What the exercise asks: Give the entries again exactly as they appear, but without the images.

Data listing:

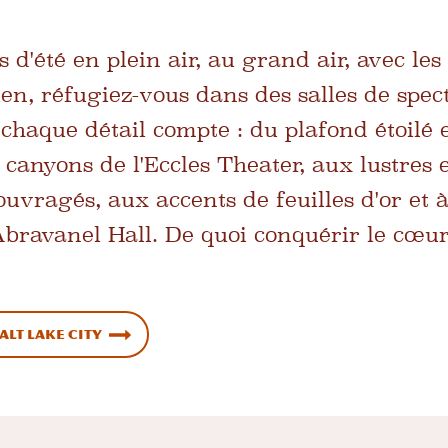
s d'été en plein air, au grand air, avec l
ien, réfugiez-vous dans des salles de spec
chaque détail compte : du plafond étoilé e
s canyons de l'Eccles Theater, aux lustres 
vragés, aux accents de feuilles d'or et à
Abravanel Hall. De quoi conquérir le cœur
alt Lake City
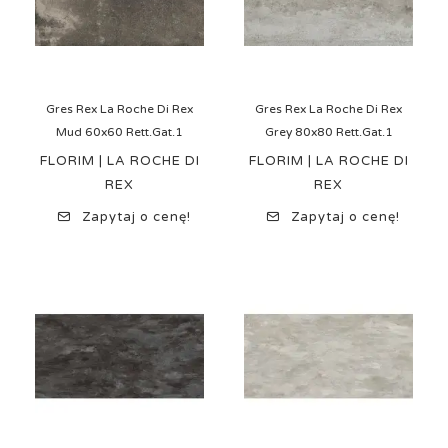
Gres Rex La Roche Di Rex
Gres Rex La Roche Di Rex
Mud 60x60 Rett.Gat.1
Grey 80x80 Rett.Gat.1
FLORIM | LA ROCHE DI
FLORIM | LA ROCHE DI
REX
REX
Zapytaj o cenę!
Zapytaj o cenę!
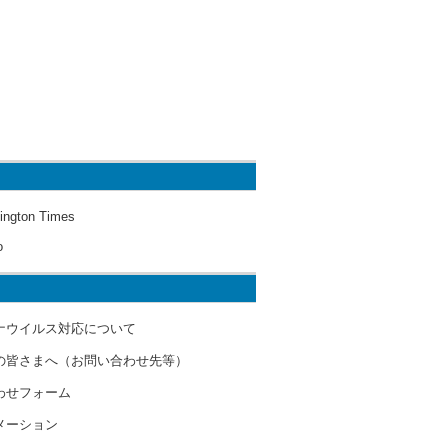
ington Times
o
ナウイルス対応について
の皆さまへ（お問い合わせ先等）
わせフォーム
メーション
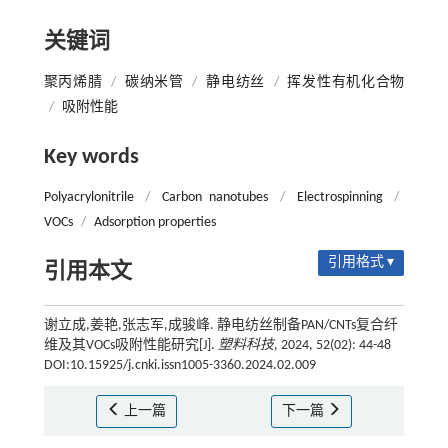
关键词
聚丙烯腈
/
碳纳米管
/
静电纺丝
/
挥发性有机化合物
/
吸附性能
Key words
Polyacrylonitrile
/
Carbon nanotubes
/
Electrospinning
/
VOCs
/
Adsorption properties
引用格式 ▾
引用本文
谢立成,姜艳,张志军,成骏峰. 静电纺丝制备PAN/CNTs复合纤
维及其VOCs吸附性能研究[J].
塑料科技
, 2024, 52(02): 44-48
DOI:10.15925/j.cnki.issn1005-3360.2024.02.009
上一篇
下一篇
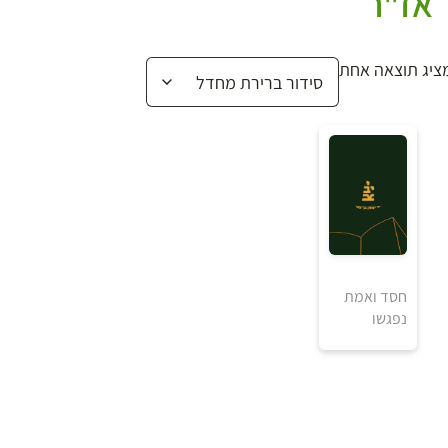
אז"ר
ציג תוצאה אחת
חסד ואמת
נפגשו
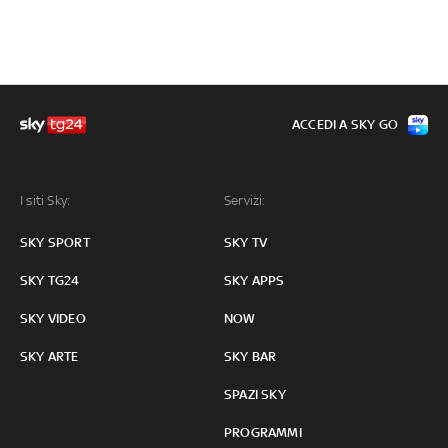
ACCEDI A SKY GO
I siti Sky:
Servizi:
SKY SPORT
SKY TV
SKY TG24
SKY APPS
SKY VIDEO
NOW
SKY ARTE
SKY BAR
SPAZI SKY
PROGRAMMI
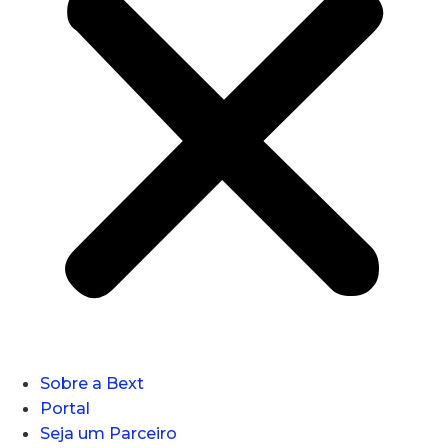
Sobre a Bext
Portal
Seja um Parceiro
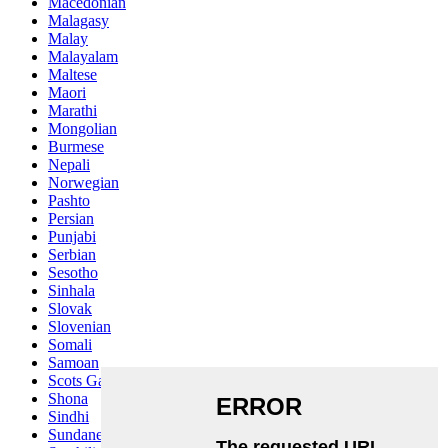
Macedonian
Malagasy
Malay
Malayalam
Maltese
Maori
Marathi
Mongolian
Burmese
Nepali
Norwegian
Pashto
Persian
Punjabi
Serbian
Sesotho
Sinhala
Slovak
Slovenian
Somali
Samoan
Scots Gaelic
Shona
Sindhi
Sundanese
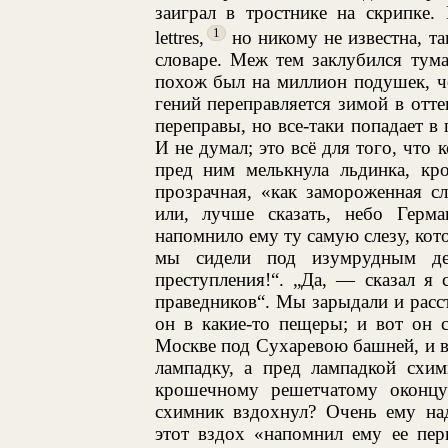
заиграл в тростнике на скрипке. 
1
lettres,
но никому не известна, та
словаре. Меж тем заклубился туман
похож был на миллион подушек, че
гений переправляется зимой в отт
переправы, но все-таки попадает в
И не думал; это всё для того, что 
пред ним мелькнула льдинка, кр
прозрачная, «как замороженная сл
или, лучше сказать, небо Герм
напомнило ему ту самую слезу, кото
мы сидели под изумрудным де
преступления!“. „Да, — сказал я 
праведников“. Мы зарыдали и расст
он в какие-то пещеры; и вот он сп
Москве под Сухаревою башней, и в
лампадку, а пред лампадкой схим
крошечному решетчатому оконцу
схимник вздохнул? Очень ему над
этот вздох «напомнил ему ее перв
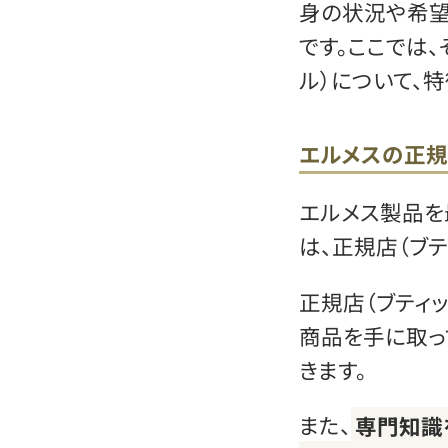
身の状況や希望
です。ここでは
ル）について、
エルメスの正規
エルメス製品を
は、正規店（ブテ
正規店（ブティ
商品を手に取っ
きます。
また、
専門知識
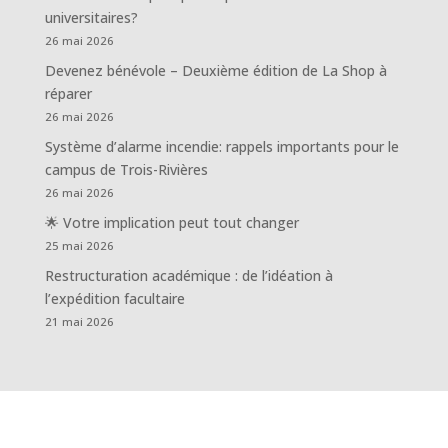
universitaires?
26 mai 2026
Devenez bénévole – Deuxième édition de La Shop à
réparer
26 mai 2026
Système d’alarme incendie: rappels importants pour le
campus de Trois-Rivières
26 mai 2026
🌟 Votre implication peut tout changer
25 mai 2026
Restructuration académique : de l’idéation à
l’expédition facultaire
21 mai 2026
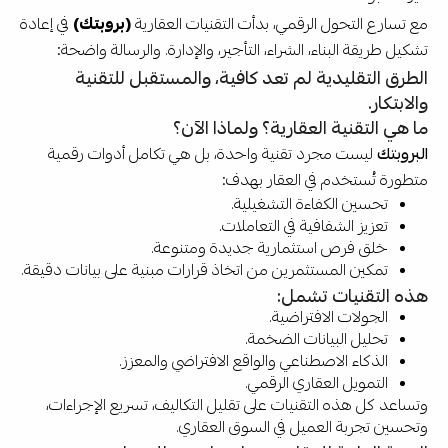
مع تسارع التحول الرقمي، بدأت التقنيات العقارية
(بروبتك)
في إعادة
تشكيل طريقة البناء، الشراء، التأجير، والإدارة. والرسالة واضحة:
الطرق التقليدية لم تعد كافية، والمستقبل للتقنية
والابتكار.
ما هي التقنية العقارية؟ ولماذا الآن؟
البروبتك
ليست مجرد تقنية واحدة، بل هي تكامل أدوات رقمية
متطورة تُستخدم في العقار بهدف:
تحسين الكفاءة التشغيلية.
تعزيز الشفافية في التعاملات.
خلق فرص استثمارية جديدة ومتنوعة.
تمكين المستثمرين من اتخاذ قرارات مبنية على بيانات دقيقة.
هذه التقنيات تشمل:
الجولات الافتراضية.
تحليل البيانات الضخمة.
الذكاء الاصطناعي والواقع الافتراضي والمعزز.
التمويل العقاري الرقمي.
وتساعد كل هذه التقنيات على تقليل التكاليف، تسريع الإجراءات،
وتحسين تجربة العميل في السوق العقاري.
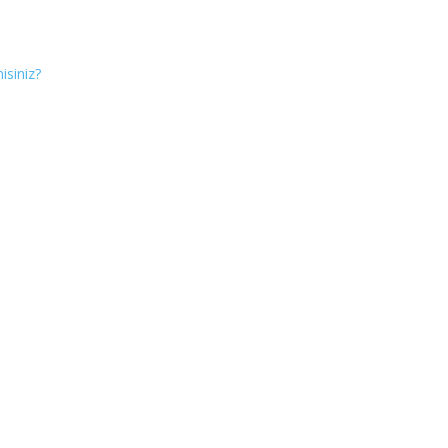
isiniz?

Your response:
s d'été en plein air, au grand air, avec l
ien, réfugiez-vous dans des salles de spec
chaque détail compte : du plafond étoilé e
s canyons de l'Eccles Theater, aux lustres 
vragés, aux accents de feuilles d'or et à
Abravanel Hall. De quoi conquérir le cœur
alt Lake City
Gres Rex La Roche Di Rex
Gres Rex La Roche Di Rex
Mud 60x60 Rett.Gat.1
Grey 80x80 Rett.Gat.1
FLORIM | LA ROCHE DI
FLORIM | LA ROCHE DI
REX
REX
Zapytaj o cenę!
Zapytaj o cenę!
ington Times
o
ナウイルス対応について
の皆さまへ（お問い合わせ先等）
わせフォーム
メーション
关键词
聚丙烯腈
/
碳纳米管
/
静电纺丝
/
挥发性有机化合物
/
吸附性能
Key words
Polyacrylonitrile
/
Carbon nanotubes
/
Electrospinning
/
VOCs
/
Adsorption properties
引用格式 ▾
引用本文
谢立成,姜艳,张志军,成骏峰. 静电纺丝制备PAN/CNTs复合纤
维及其VOCs吸附性能研究[J].
塑料科技
, 2024, 52(02): 44-48
DOI:10.15925/j.cnki.issn1005-3360.2024.02.009
上一篇
下一篇
אז"ר
ציג תוצאה אחת
חסד ואמת
נפגשו
ACCEDI A SKY GO
I siti Sky:
Servizi:
SKY SPORT
SKY TV
SKY TG24
SKY APPS
SKY VIDEO
NOW
SKY ARTE
SKY BAR
SPAZI SKY
PROGRAMMI
Sobre a Bext
Portal
Seja um Parceiro
Macedonian
Malagasy
Malay
Malayalam
Maltese
Maori
Marathi
Mongolian
Burmese
Nepali
Norwegian
Pashto
Persian
Punjabi
Serbian
Sesotho
Sinhala
Slovak
Slovenian
Somali
Samoan
Scots Gaelic
Shona
Sindhi
Sundanese
заиграл в тростнике на скрипке. 
1
lettres,
но никому не известна, та
словаре. Меж тем заклубился туман
похож был на миллион подушек, че
гений переправляется зимой в отт
переправы, но все-таки попадает в
И не думал; это всё для того, что 
пред ним мелькнула льдинка, кр
прозрачная, «как замороженная сл
или, лучше сказать, небо Герм
напомнило ему ту самую слезу, кото
мы сидели под изумрудным де
преступления!“. „Да, — сказал я 
праведников“. Мы зарыдали и расст
он в какие-то пещеры; и вот он сп
Москве под Сухаревою башней, и в
лампадку, а пред лампадкой схим
крошечному решетчатому оконцу
схимник вздохнул? Очень ему над
этот вздох «напомнил ему ее перв
身の状況や希望
です。ここでは
ル）について、
エルメスの正規
エルメス製品を
は、正規店（ブテ
正規店（ブティ
商品を手に取っ
きます。
また、
専門知識
universitaires?
26 mai 2026
Devenez bénévole – Deuxième édition de La Shop à
réparer
26 mai 2026
Système d’alarme incendie: rappels importants pour le
campus de Trois-Rivières
26 mai 2026
🌟 Votre implication peut tout changer
25 mai 2026
Restructuration académique : de l’idéation à
l’expédition facultaire
21 mai 2026
مع تسارع التحول الرقمي، بدأت التقنيات العقارية
(بروبتك)
في إعادة
تشكيل طريقة البناء، الشراء، التأجير، والإدارة. والرسالة واضحة:
الطرق التقليدية لم تعد كافية، والمستقبل للتقنية
والابتكار.
ما هي التقنية العقارية؟ ولماذا الآن؟
البروبتك
ليست مجرد تقنية واحدة، بل هي تكامل أدوات رقمية
متطورة تُستخدم في العقار بهدف:
تحسين الكفاءة التشغيلية.
تعزيز الشفافية في التعاملات.
خلق فرص استثمارية جديدة ومتنوعة.
تمكين المستثمرين من اتخاذ قرارات مبنية على بيانات دقيقة.
هذه التقنيات تشمل:
الجولات الافتراضية.
تحليل البيانات الضخمة.
الذكاء الاصطناعي والواقع الافتراضي والمعزز.
التمويل العقاري الرقمي.
وتساعد كل هذه التقنيات على تقليل التكاليف، تسريع الإجراءات،
وتحسين تجربة العميل في السوق العقاري.
isiniz?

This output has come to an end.